Kstreamer
From VoiSmart Open Source Wiki
Kstreamer is a kernel subsystem whose purpose is to handle streams, channels and routing through hardware or software devices along with an application interface to control such architecture.
A stream flows trough a pipeline which is a series of channels which connect nodes from a starting node to an end node. All the channels and nodes build a graph representing the whole streaming network.
There is only one system-wide streaming network shared among applications.
Kstreamer mimics Gstreamer (hence the name) in its vision of elements to be connected together, although with a much more essential and simplified approach.
Kstreamer is the middle-level layer on which vISDN is based.
Why Kstreamer?
- Several non-VoIP or non-packet-oriented networks separate streams at layer-1, channels get handled separately at hardware and drivers level
- Linux kernel is missing a way to uniformly describe channel interconnections, which are often real, hardware entities made by physical crossconnectors or TDM buses.

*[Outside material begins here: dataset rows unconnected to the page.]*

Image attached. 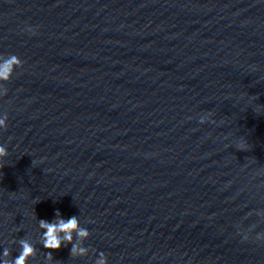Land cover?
Wrapping results in <instances>:
<instances>
[{"label": "water", "instance_id": "1", "mask_svg": "<svg viewBox=\"0 0 264 264\" xmlns=\"http://www.w3.org/2000/svg\"><path fill=\"white\" fill-rule=\"evenodd\" d=\"M0 54V259L264 264V0H0Z\"/></svg>", "mask_w": 264, "mask_h": 264}, {"label": "clouds", "instance_id": "2", "mask_svg": "<svg viewBox=\"0 0 264 264\" xmlns=\"http://www.w3.org/2000/svg\"><path fill=\"white\" fill-rule=\"evenodd\" d=\"M26 31L35 34L32 28H28ZM20 67H22V61L18 56H5L0 54V97L7 94V89L4 87V84L11 80L16 70ZM7 120L8 117L6 114H0V130L7 128ZM203 122L204 120L202 119L201 123ZM7 155V148L3 144H0V168L3 167L4 158ZM256 214L264 217V210H258ZM54 216L55 218L52 221L39 220V227L42 229V246L44 249L50 250L46 259L51 260L53 258L52 251L59 250L62 246H67V244L72 245L71 252L73 255H86L88 249L83 247L79 242L90 236L89 230L81 227L80 220L75 215L65 219L57 209ZM244 239L247 240L248 237L245 236ZM256 239L258 241H264V232L257 233ZM20 249L19 254L12 260V264H29L31 256L35 254V247L29 241L21 240ZM0 255L7 257L9 255L8 250L4 249ZM0 264H8V262L7 260L0 259ZM95 264H108L107 256L103 252H100L95 260Z\"/></svg>", "mask_w": 264, "mask_h": 264}]
</instances>
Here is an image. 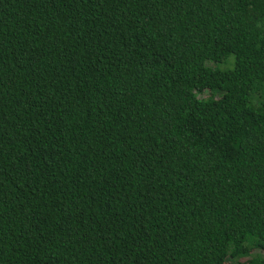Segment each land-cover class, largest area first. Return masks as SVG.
I'll return each instance as SVG.
<instances>
[{"label":"trees","instance_id":"1","mask_svg":"<svg viewBox=\"0 0 264 264\" xmlns=\"http://www.w3.org/2000/svg\"><path fill=\"white\" fill-rule=\"evenodd\" d=\"M0 264H264V0H0Z\"/></svg>","mask_w":264,"mask_h":264}]
</instances>
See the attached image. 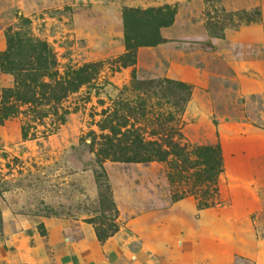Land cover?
<instances>
[{"label":"rangeland","instance_id":"obj_1","mask_svg":"<svg viewBox=\"0 0 264 264\" xmlns=\"http://www.w3.org/2000/svg\"><path fill=\"white\" fill-rule=\"evenodd\" d=\"M1 56L0 264L120 229L143 264H264V0H0Z\"/></svg>","mask_w":264,"mask_h":264},{"label":"crops","instance_id":"obj_2","mask_svg":"<svg viewBox=\"0 0 264 264\" xmlns=\"http://www.w3.org/2000/svg\"><path fill=\"white\" fill-rule=\"evenodd\" d=\"M141 222L146 219L140 218ZM121 229L112 237L108 238L102 245L96 242L78 243L76 247L85 264H143L149 255L148 245L144 242L138 251H128ZM151 250V249H150Z\"/></svg>","mask_w":264,"mask_h":264},{"label":"trees","instance_id":"obj_3","mask_svg":"<svg viewBox=\"0 0 264 264\" xmlns=\"http://www.w3.org/2000/svg\"><path fill=\"white\" fill-rule=\"evenodd\" d=\"M164 10H168L167 6L164 7ZM157 15H154L152 13V11H144L142 12L141 14L144 16V17H147V18H158L160 20H162L164 17V13H163V9H159L156 11ZM242 14L246 15L247 17H245V22H253V21H259L260 18H261V13L258 9H254V10H251V11H242L241 12ZM140 40L137 41L135 40L127 31H126V34H125V37H124V43H125V47H126V50L128 51V55H130L131 57L133 56V53H134V50L136 47L138 46H154L156 45L157 43L155 41H148V40H142L141 38H139ZM17 44V48L20 47L21 43H15L13 41L12 38L8 37V50H11L13 48H15ZM45 48V46H44ZM48 57V55H47ZM1 58V66H3V59H2V56L0 57ZM49 58H50V55H49ZM132 61V60H131ZM134 63V60L133 62ZM180 86H182L183 88L185 86V84L179 82ZM188 92V91H187ZM187 96H189V93L187 94ZM154 154V156L161 160L164 158V156L166 155L163 151H161L160 149H150ZM209 152H211L212 154H208ZM172 153H174L175 155L179 156L181 155L180 153V149H176V148H172ZM201 158H202V164L205 166V174L207 175L206 177V180L208 182H213L214 181V178L217 174L221 173V169H220V158H219V154H218V151H214V150H211V149H203L201 152H200V155H199ZM183 160L184 161H187L186 158H184L182 156ZM117 230H114V232H116ZM100 241H103L101 238H99Z\"/></svg>","mask_w":264,"mask_h":264}]
</instances>
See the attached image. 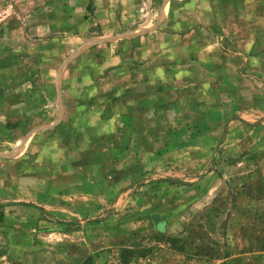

- Other approaches (zaptel anyone?) are very implementation-specific
- Other?
Interfaces
In its role as a middleware, Kstreamer offers interfaces to both the userland and to lower-level drivers.
The main interface between kstreamer and the userland is a Netlink socket. Refer to Kstreamer Netlink interface page for a in-depth description of it.
Some of the information is exported in /sys/
The low-level drivers, as usual for kernel drivers, register their available resources to Kstreamer and receive callbacks from the kernel.